Tens of thousands of evacuees from New Orleans have been pouring into Baton Rouge and other nearby areas with stories of chaos, suffering and violence. Many of them praise the relief efforts at huge shelters set up by federal and state officials, but they express dismay over the continuing anarchy in the city they left behind.
In a telephone interview with local radio station WWL, New Orleans Mayor Ray Nagin challenged both President Bush and Louisiana Governor Kathleen Blanco to bring his city more help.
"God is looking down on all this, and if they are not doing everything in their power to save people, they are going to pay the price, because everyday that we delay, people are dying, and they are dying by the hundreds, I am willing to bet. We are getting reports and calls that are breaking my heart from people saying, 'I have been in my attic, I cannot take it any more, the water is up to my neck, I don't think I can hold out.'"
The mayor says political leaders should stop giving news conferences, and concentrate instead on getting the relief effort up to speed. Mr. Nagin says this is not the time for politics as he watches his city fall apart.
"I am at the point now where it does not matter. People are dying. They do not have homes. They do not have jobs. The city of New Orleans will never be the same."
President Bush has also expressed frustration at the slow pace of recovery and has called on officials on the scene to do more. The president is touring the devastated region, and is scheduled to meet with Governor Blanco and other officials.
Another problem vexing the relief effort is lawlessness. Criminals have taken advantage of the crisis, and have been hijacking relief vehicles, and reportedly even firing guns at helicopters.
National Guard Lieutenant General Steven Blum says his forces are well armed, but that their job is not to go after the delinquents.
"Lethal force is something that we would try to avoid at all costs.

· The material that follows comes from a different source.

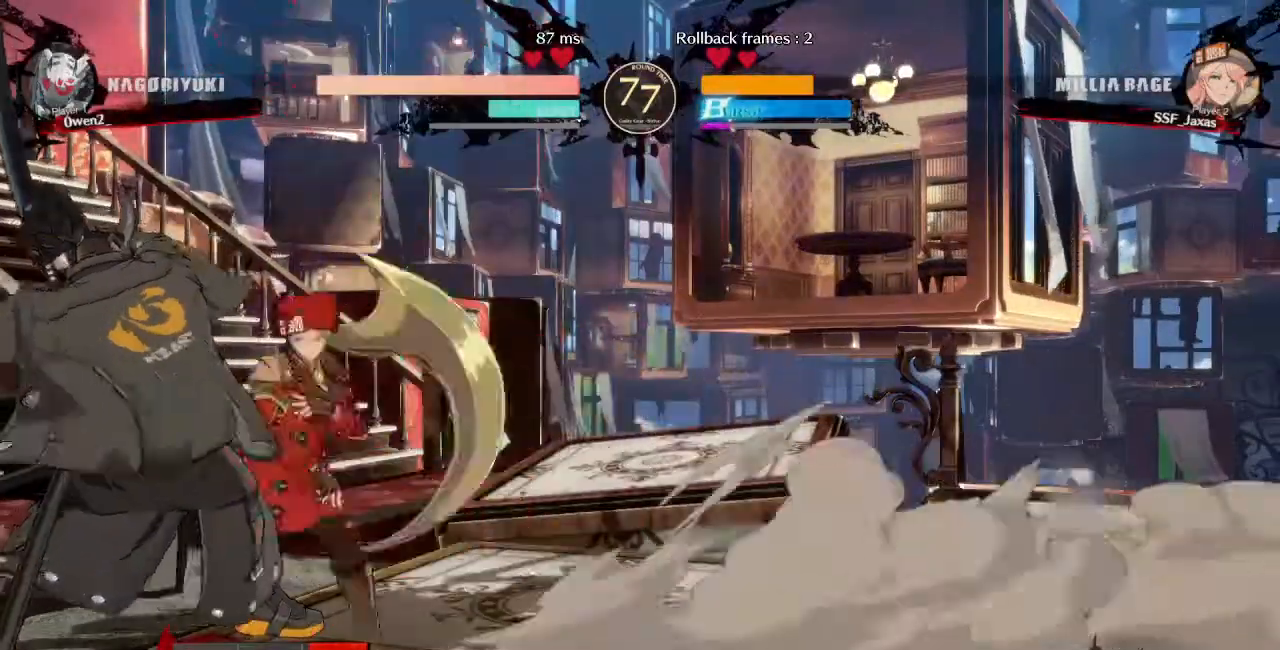
{"buttons": ["DPAD_DOWN"], "events": [[40, "DPAD_LEFT", "up"], [40, "TRIANGLE", "down"], [200, "TRIANGLE", "up"], [440, "DPAD_DOWN", "down"]]}
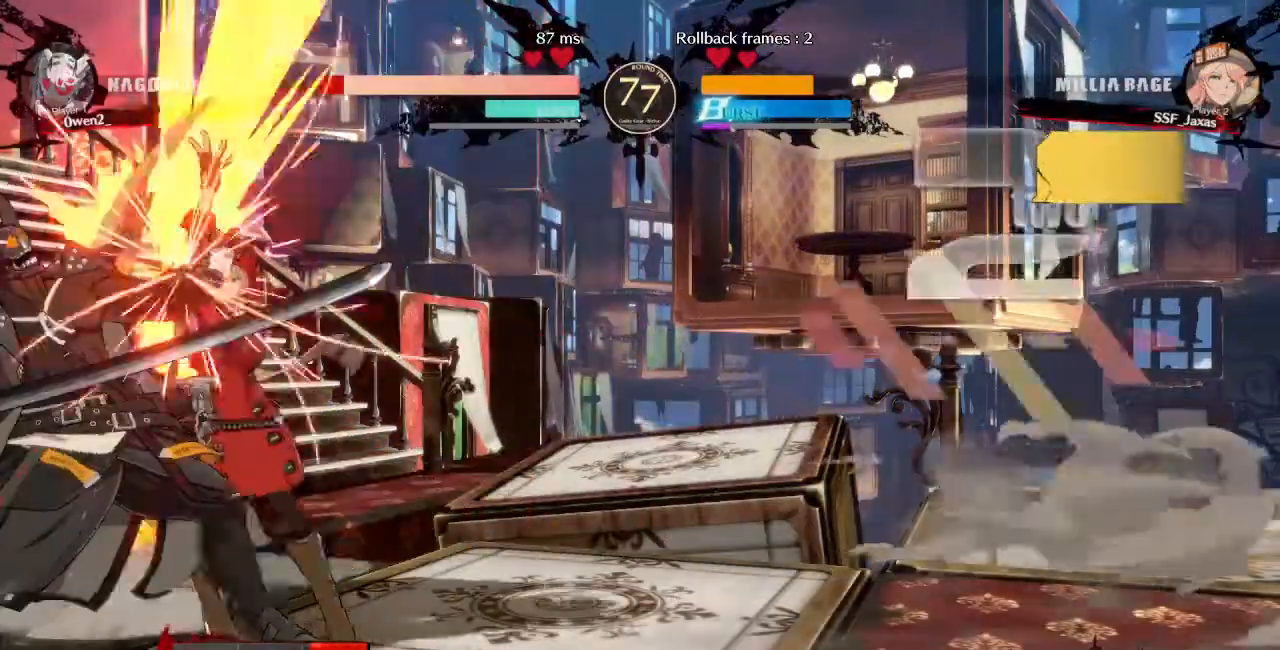
{"buttons": ["TRIANGLE", "DPAD_LEFT"], "events": [[80, "R1", "down"], [200, "DPAD_DOWN", "up"], [280, "R1", "up"], [360, "DPAD_DOWN", "down"], [440, "DPAD_LEFT", "down"], [480, "DPAD_DOWN", "up"], [480, "TRIANGLE", "down"]]}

We are here to help the people of Louisiana, not to inflict damage on them. The only reason we come armed is for self protection, and if it is necessary to have arms and ammunition to preserve a safe and secure environment down here, then we have that equipment on hand, but we do not want to use it."
Federal officials say some 30,000 soldiers are being deployed in New Orleans and other battered areas along the Gulf coast.
On Thursday, 300 National Guard soldiers with combat experience in Iraq and Afghanistan arrived here from Arkansas and, on Friday, a contingent of 1,000 National Guardsmen from Puerto Rico arrived on scene.